Quote only the span from the first line of the entries to the line containing "Even though Emperor", both ends kept. Leave every picture out.

Items from a dataset
※

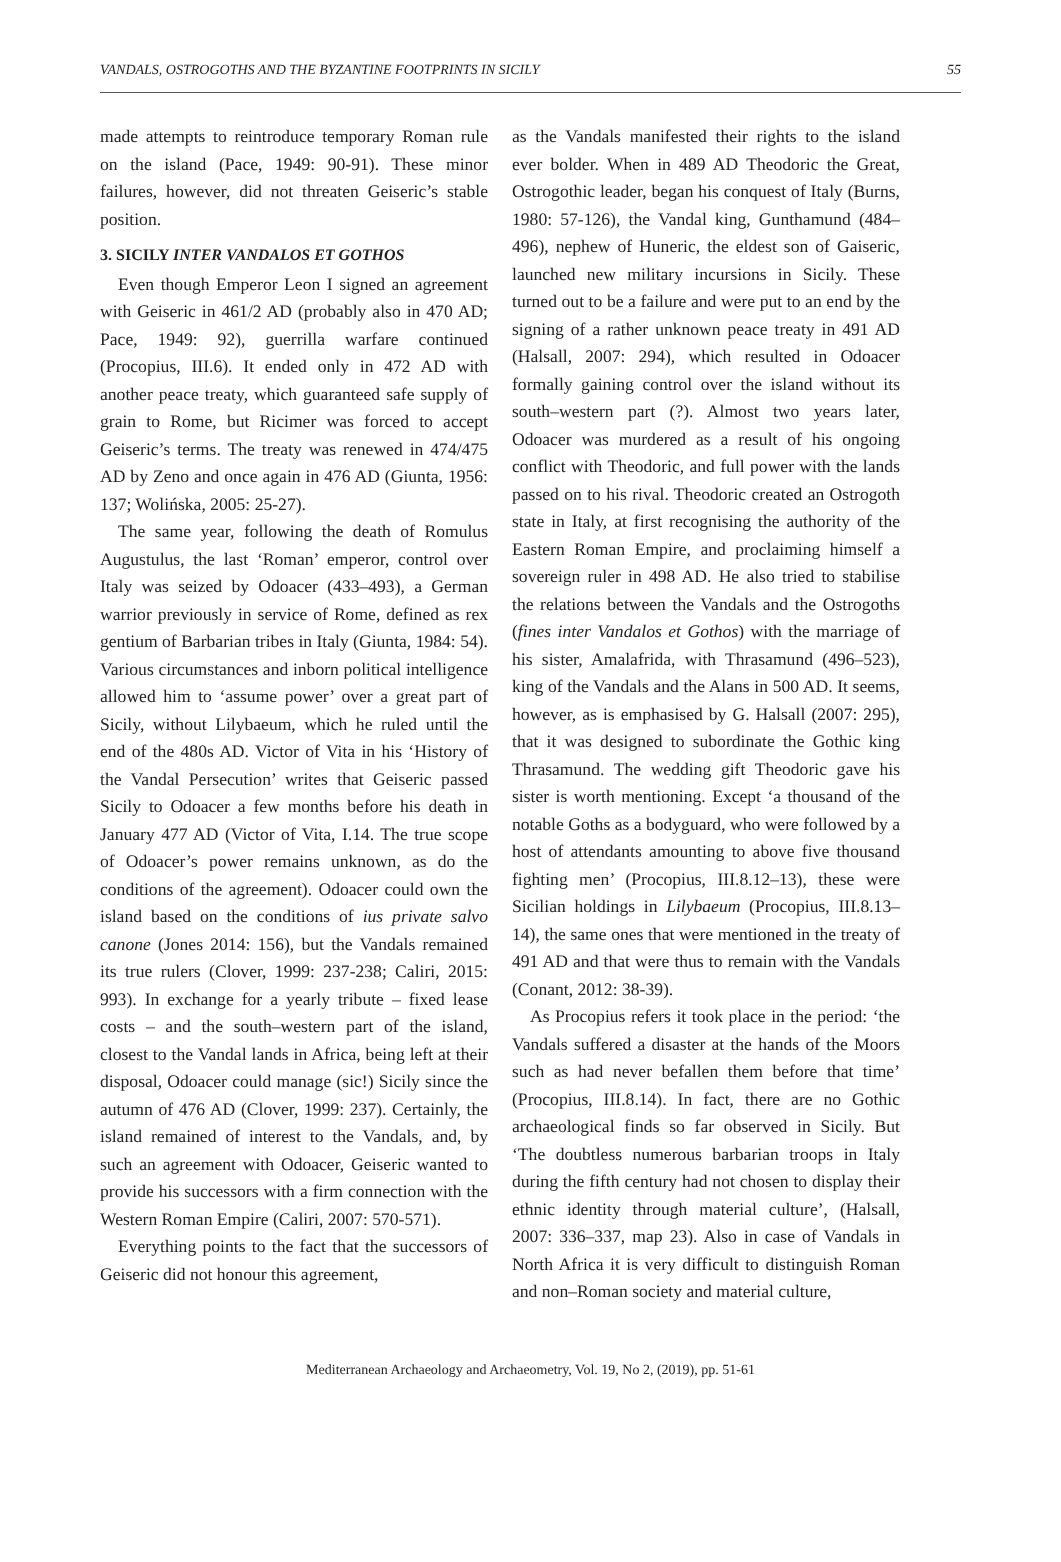VANDALS, OSTROGOTHS AND THE BYZANTINE FOOTPRINTS IN SICILY 55
made attempts to reintroduce temporary Roman rule on the island (Pace, 1949: 90-91). These minor failures, however, did not threaten Geiseric’s stable position.
3. SICILY INTER VANDALOS ET GOTHOS
Even though Emperor Leon I signed an agreement with Geiseric in 461/2 AD (probably also in 470 AD; Pace, 1949: 92), guerrilla warfare continued (Procopius, III.6). It ended only in 472 AD with another peace treaty, which guaranteed safe supply of grain to Rome, but Ricimer was forced to accept Geiseric’s terms. The treaty was renewed in 474/475 AD by Zeno and once again in 476 AD (Giunta, 1956: 137; Wolińska, 2005: 25-27).
The same year, following the death of Romulus Augustulus, the last ‘Roman’ emperor, control over Italy was seized by Odoacer (433–493), a German warrior previously in service of Rome, defined as rex gentium of Barbarian tribes in Italy (Giunta, 1984: 54). Various circumstances and inborn political intelligence allowed him to ‘assume power’ over a great part of Sicily, without Lilybaeum, which he ruled until the end of the 480s AD. Victor of Vita in his ‘History of the Vandal Persecution’ writes that Geiseric passed Sicily to Odoacer a few months before his death in January 477 AD (Victor of Vita, I.14. The true scope of Odoacer’s power remains unknown, as do the conditions of the agreement). Odoacer could own the island based on the conditions of ius private salvo canone (Jones 2014: 156), but the Vandals remained its true rulers (Clover, 1999: 237-238; Caliri, 2015: 993). In exchange for a yearly tribute – fixed lease costs – and the south–western part of the island, closest to the Vandal lands in Africa, being left at their disposal, Odoacer could manage (sic!) Sicily since the autumn of 476 AD (Clover, 1999: 237). Certainly, the island remained of interest to the Vandals, and, by such an agreement with Odoacer, Geiseric wanted to provide his successors with a firm connection with the Western Roman Empire (Caliri, 2007: 570-571).
Everything points to the fact that the successors of Geiseric did not honour this agreement,
as the Vandals manifested their rights to the island ever bolder. When in 489 AD Theodoric the Great, Ostrogothic leader, began his conquest of Italy (Burns, 1980: 57-126), the Vandal king, Gunthamund (484–496), nephew of Huneric, the eldest son of Gaiseric, launched new military incursions in Sicily. These turned out to be a failure and were put to an end by the signing of a rather unknown peace treaty in 491 AD (Halsall, 2007: 294), which resulted in Odoacer formally gaining control over the island without its south–western part (?). Almost two years later, Odoacer was murdered as a result of his ongoing conflict with Theodoric, and full power with the lands passed on to his rival. Theodoric created an Ostrogoth state in Italy, at first recognising the authority of the Eastern Roman Empire, and proclaiming himself a sovereign ruler in 498 AD. He also tried to stabilise the relations between the Vandals and the Ostrogoths (fines inter Vandalos et Gothos) with the marriage of his sister, Amalafrida, with Thrasamund (496–523), king of the Vandals and the Alans in 500 AD. It seems, however, as is emphasised by G. Halsall (2007: 295), that it was designed to subordinate the Gothic king Thrasamund. The wedding gift Theodoric gave his sister is worth mentioning. Except ‘a thousand of the notable Goths as a bodyguard, who were followed by a host of attendants amounting to above five thousand fighting men’ (Procopius, III.8.12–13), these were Sicilian holdings in Lilybaeum (Procopius, III.8.13–14), the same ones that were mentioned in the treaty of 491 AD and that were thus to remain with the Vandals (Conant, 2012: 38-39).
As Procopius refers it took place in the period: ‘the Vandals suffered a disaster at the hands of the Moors such as had never befallen them before that time’ (Procopius, III.8.14). In fact, there are no Gothic archaeological finds so far observed in Sicily. But ‘The doubtless numerous barbarian troops in Italy during the fifth century had not chosen to display their ethnic identity through material culture’, (Halsall, 2007: 336–337, map 23). Also in case of Vandals in North Africa it is very difficult to distinguish Roman and non–Roman society and material culture,
Mediterranean Archaeology and Archaeometry, Vol. 19, No 2, (2019), pp. 51-61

※

[Task response]
VANDALS, OSTROGOTHS AND THE BYZANTINE FOOTPRINTS IN SICILY 55
made attempts to reintroduce temporary Roman rule on the island (Pace, 1949: 90-91). These minor failures, however, did not threaten Geiseric’s stable position.
3. SICILY INTER VANDALOS ET GOTHOS
Even though Emperor Leon I signed an agreement with Geiseric in 461/2 AD (probably also in 470 AD; Pace, 1949: 92), guerrilla warfare continued (Procopius, III.6). It ended only in 472 AD with another peace treaty, which guaranteed safe supply of grain to Rome, but Ricimer was forced to accept Geiseric’s terms. The treaty was renewed in 474/475 AD by Zeno and once again in 476 AD (Giunta, 1956: 137; Wolińska, 2005: 25-27).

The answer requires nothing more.